Tasks for this exercise ▸
a - Edit the depth prediction passage from "In this paper, a" to "performance on benchmarks.", putting "memory usage" in place of "memory costs".
b - Answer these questions about the depth prediction passage below:
(i) On which datasets is the network trained and evaluated?
(ii) In the single image dehazing task, what does scene depth support?
(iii) How many basic categories of depth cues are there, and what are they?

Source passage ▸

-- -- --

In this paper, a fully dilated convolutional neural network is proposed to enhance the performance of depth prediction. Our model is designed based on the framework in [18]. It contains two components: the global coarse-scale network, which estimates the coarse depth, and the local fine-scale network, which refines the coarse depth estimation combined with local information. In the coarsescale network, the convolutional layers are replaced with the dilated convolutional layers and the fully connected layers are replaced with the convolutional layers. We train and evaluate our network on NYU Depth V2 datasets and make comparison on the depth predicting performances between our model with traditional VGG-16 model. The experiment results demonstrate that our model reduces the computational and memory costs, and achieves state-of-the-art performance on benchmarks.

2. Related Work

2.1    Depth Estimation

Depth estimation refers to a set of techniques and algorithms aiming to obtain the spatial information from a scene, which has been an essential computer vision task with a long history. Normally a 2D image taking from the camera is not able to represent the local spatial relations of a 3D scene. Since only one point of each pixel is projected in the real scene, its depth information is mathematically eliminated when projected into plane in a image. Depth information is a key prerequisite to perform multiple computer vision tasks. With the depth information, we are able to back project images captured from multiple views and the 3D scenes can be perfectly restructured by matching all the points. In order to accurately move the actuators in robotics, the depth estimation is required to multiple tasks such as perception, navigation, and planning. In the single image dehazing task, scene depth is a key parameter that supports to remove the haze locally instead of globally.

Depth estimation is an inherently ambiguous and complex task. Geometrically, infinite points in the scene are not projected, thus the depth information may be generated from considerable possible world scenes. For some specific computer vision tasks benefited from depth prediction, it will face more challenges. In the application of autonomous driving in particular, depth estimation will be degraded by occlusion, dynamic object in the scene and imperfect stereo correspondence. Despite the loss of depth information in the 3D dimension, depth map prediction has been investigated inspired by the analogy to how human eyes perceive depth information from depth cues.

2.2    State-of-the-art Algorithms

Humans estimate depth by comparing the images obtained from left and right eyes. Our eyes perceive and recognize the depth cues of the scene, then our brains will subconsciously analyze and recover the depth information easily. There are basically 4 categories of depth cues: Static monocular, depth from motion, binocular and physiological cues [22], making it possible to construct the spatial arrangement of objects in the scene. In computer vision, depth information is extracted mainly from monocular images and stereo images by exploiting epipolar geometry. And many efforts have been made to tackle the challenge of predicting depth from stereo vision depth estimation and monocular depth estimation.

-- -- --

Dataset excerpts ▸
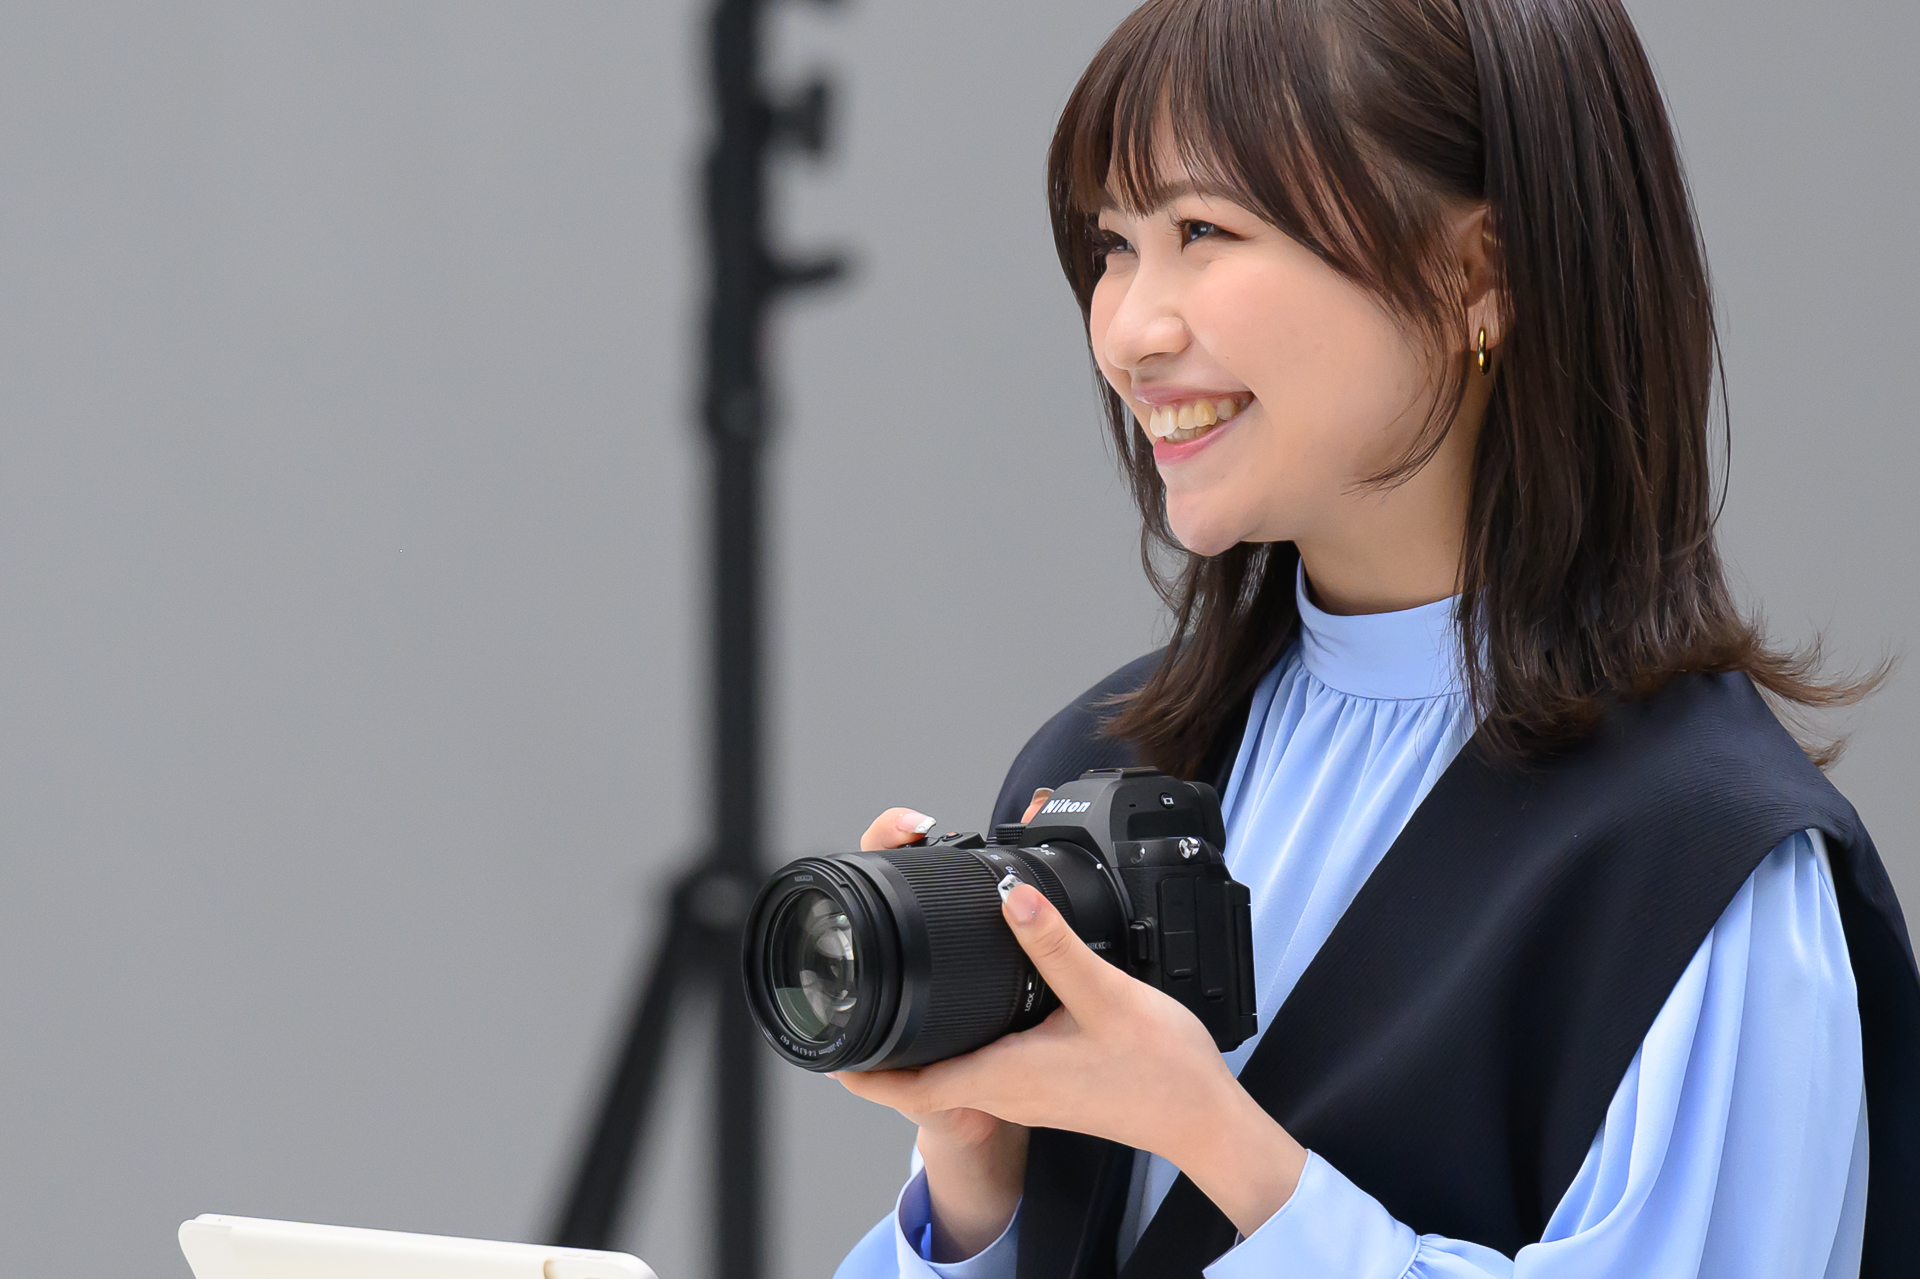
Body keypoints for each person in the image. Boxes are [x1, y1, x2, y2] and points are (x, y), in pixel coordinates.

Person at [827, 1, 1916, 1276]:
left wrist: (1214, 1138)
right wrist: (974, 1190)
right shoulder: (1097, 767)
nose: (1128, 333)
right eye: (1114, 245)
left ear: (1478, 271)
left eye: (1203, 231)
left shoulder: (1699, 862)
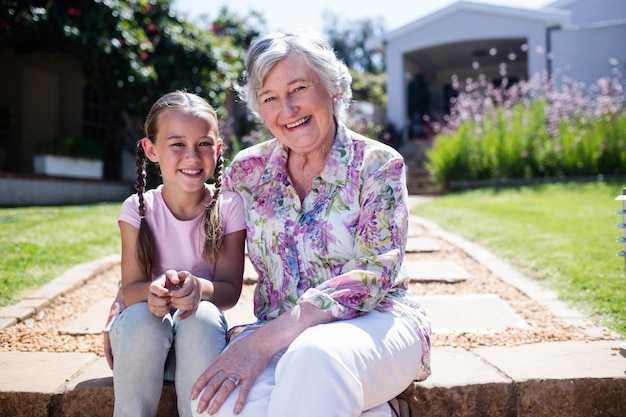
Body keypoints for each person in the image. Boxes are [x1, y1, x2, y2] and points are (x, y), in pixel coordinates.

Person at [189, 30, 431, 417]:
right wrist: (129, 296)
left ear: (332, 89)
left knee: (314, 357)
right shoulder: (246, 172)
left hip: (377, 325)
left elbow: (375, 272)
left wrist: (273, 336)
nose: (287, 109)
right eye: (269, 98)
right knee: (217, 406)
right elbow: (206, 254)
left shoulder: (378, 164)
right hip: (278, 339)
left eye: (298, 88)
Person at [102, 91, 247, 417]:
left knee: (204, 314)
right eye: (177, 144)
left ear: (218, 148)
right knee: (141, 317)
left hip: (198, 347)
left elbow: (229, 289)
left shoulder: (229, 208)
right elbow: (132, 288)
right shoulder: (136, 210)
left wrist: (199, 289)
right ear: (151, 150)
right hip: (144, 346)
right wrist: (151, 293)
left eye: (204, 144)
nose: (192, 156)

-- -- --

Results by task ▸
a -
In this paper, a fully dilated convolutional neural network is proposed to enhance the performance of depth prediction. Our model is designed based on the framework in [18]. It contains two components: the global coarse-scale network, which estimates the coarse depth, and the local fine-scale network, which refines the coarse depth estimation combined with local information. In the coarsescale network, the convolutional layers are replaced with the dilated convolutional layers and the fully connected layers are replaced with the convolutional layers. We train and evaluate our network on NYU Depth V2 datasets and make comparison on the depth predicting performances between our model with traditional VGG-16 model. The experiment results demonstrate that our model reduces the computational and memory usage, and achieves state-of-the-art performance on benchmarks.

b -
(i) NYU Depth V2 datasets.
(ii) Removing the haze locally instead of globally.
(iii) Four: static monocular, depth from motion, binocular, and physiological cues.